On November 24, 1969, Apollo 12 returned to Earth after completing a successful journey to the moon. Aboard was astronaut Alan Bean, who had just become the fourth man to walk on the lunar surface. He carried home from the mission a small space hammer that he had used to smash rocks on the moon.
Half a century later that space hammer took center stage in a family dispute that played out in a probate court in Harris County, Texas.
Given the current value placed on space artifacts, it might seem unusual that an astronaut would have casually taken one home. The reality is that was commonly done. Space artifacts were initially considered worthless by NASA. Astronauts were free to carry home their personal logs, checklists, flight manuals, test articles and disposable flight hardware; anything, in fact, that was not a moon rock or lunar material. The astronauts, being a bit more forward-thinking than the NASA folks, did so in droves.
Forty years passed before NASA realized that those space artifacts had value. It was only then that NASA first asked, then demanded, that the astronauts give them the artifacts. The astronauts refused. Unable to wrest the memorabilia from the astronauts, NASA called in the DOJ and its lawyers, who promptly sued the astronauts. The astronauts promptly called their congressmen. The congressmen rose to the occasion and in 2012 a new law resulted: Owners and Ownership-Artifacts of Astronauts. This law granted ownership of the artifacts to the astronauts.
In the meantime, astronaut Alan Bean, who was married at the time of his Apollo 12 mission, divorced and married Leslie. Before their 1982 wedding, Alan and Leslie signed a prenuptial agreement that stated each other’s separate property would remain separate, and that any gifts either of them received during marriage would also be separate property.
Alan signed his will in 2007. In it, he made detailed provisions for the handling of his space artifacts, which he identified as his separate property. He specifically encouraged his co-executors to loan the 2012 Apollo hammer to the National Air and Space Museum and then ultimately distribute it, together with other space artifacts, to his children’s trusts.

▶ WHAT NEEDS TO BE DONE:
Please answer these questions about the text on the Apollo 12 space hammer:
1. On what date did Apollo 12 return to Earth?
2. In what year did Alan and Leslie marry?
3. In what year did Alan sign his will?
The items after this text have nothing to do with the task on it.

▶ THE DATA:
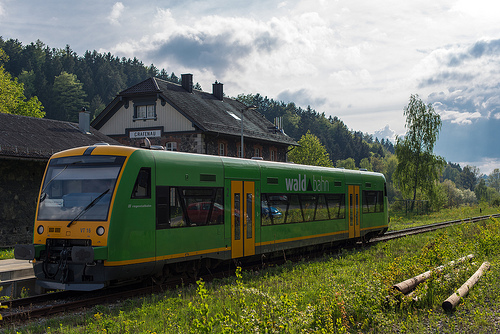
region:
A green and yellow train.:
[10, 142, 390, 297]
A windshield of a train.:
[35, 157, 121, 222]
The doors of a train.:
[230, 176, 255, 251]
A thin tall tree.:
[397, 90, 439, 216]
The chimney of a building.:
[176, 69, 197, 90]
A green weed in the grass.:
[231, 261, 246, 306]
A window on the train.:
[153, 186, 223, 227]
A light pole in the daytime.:
[236, 101, 260, 157]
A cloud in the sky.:
[273, 81, 332, 110]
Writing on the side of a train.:
[278, 170, 335, 194]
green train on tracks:
[5, 110, 422, 305]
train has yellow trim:
[20, 127, 141, 268]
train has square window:
[32, 136, 132, 243]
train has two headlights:
[35, 214, 118, 241]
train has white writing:
[280, 167, 338, 196]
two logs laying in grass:
[391, 236, 495, 320]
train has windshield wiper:
[52, 184, 111, 233]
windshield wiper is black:
[58, 188, 112, 226]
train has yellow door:
[216, 166, 269, 269]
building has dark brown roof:
[91, 48, 294, 164]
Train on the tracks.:
[31, 141, 393, 288]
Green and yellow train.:
[31, 147, 396, 300]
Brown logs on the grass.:
[390, 250, 491, 312]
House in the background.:
[96, 70, 298, 161]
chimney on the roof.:
[178, 67, 196, 93]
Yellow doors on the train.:
[229, 178, 257, 255]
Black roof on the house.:
[155, 76, 294, 146]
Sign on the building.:
[127, 124, 165, 139]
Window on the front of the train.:
[36, 150, 128, 232]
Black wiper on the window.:
[66, 188, 110, 230]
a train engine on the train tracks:
[31, 137, 391, 309]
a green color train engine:
[32, 142, 389, 297]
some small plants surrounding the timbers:
[381, 236, 493, 316]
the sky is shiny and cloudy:
[140, 2, 492, 62]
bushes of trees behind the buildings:
[3, 10, 284, 145]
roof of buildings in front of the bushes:
[0, 40, 300, 142]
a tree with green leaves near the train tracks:
[389, 95, 473, 233]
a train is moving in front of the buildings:
[1, 70, 391, 305]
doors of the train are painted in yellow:
[34, 148, 387, 290]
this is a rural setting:
[19, 13, 473, 312]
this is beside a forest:
[52, 25, 422, 328]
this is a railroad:
[18, 118, 481, 285]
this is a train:
[23, 111, 433, 271]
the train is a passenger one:
[17, 124, 411, 274]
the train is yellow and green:
[7, 118, 487, 244]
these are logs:
[391, 235, 493, 323]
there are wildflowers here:
[185, 268, 363, 330]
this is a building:
[46, 60, 416, 196]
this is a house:
[71, 73, 300, 176]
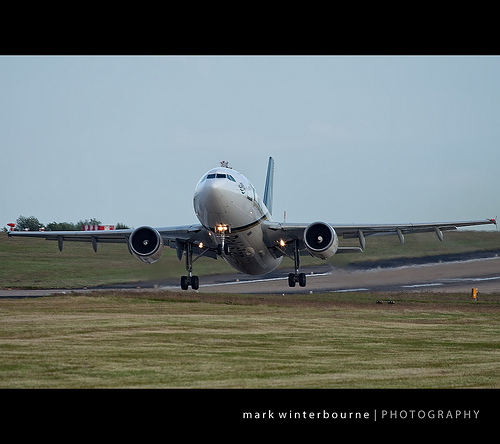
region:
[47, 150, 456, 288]
plane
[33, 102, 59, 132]
white clouds in blue sky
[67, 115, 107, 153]
white clouds in blue sky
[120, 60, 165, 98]
white clouds in blue sky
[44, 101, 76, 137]
white clouds in blue sky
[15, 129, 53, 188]
white clouds in blue sky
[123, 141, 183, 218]
white clouds in blue sky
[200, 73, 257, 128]
white clouds in blue sky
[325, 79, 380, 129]
white clouds in blue sky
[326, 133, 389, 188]
white clouds in blue sky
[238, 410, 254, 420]
white lower case letter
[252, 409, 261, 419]
white lower case letter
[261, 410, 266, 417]
white lower case letter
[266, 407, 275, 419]
white lower case letter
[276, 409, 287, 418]
white lower case letter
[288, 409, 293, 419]
white lower case letter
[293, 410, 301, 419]
white lower case letter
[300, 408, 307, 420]
white lower case letter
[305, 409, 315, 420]
white lower case letter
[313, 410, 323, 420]
white lower case letter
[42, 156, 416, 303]
white plane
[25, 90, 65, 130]
white clouds in blue sky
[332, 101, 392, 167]
white clouds in blue sky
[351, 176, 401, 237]
white clouds in blue sky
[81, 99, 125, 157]
white clouds in blue sky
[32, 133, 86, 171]
white clouds in blue sky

▶ RESULT BELOW:
1. November 24, 1969
2. 1982
3. 2007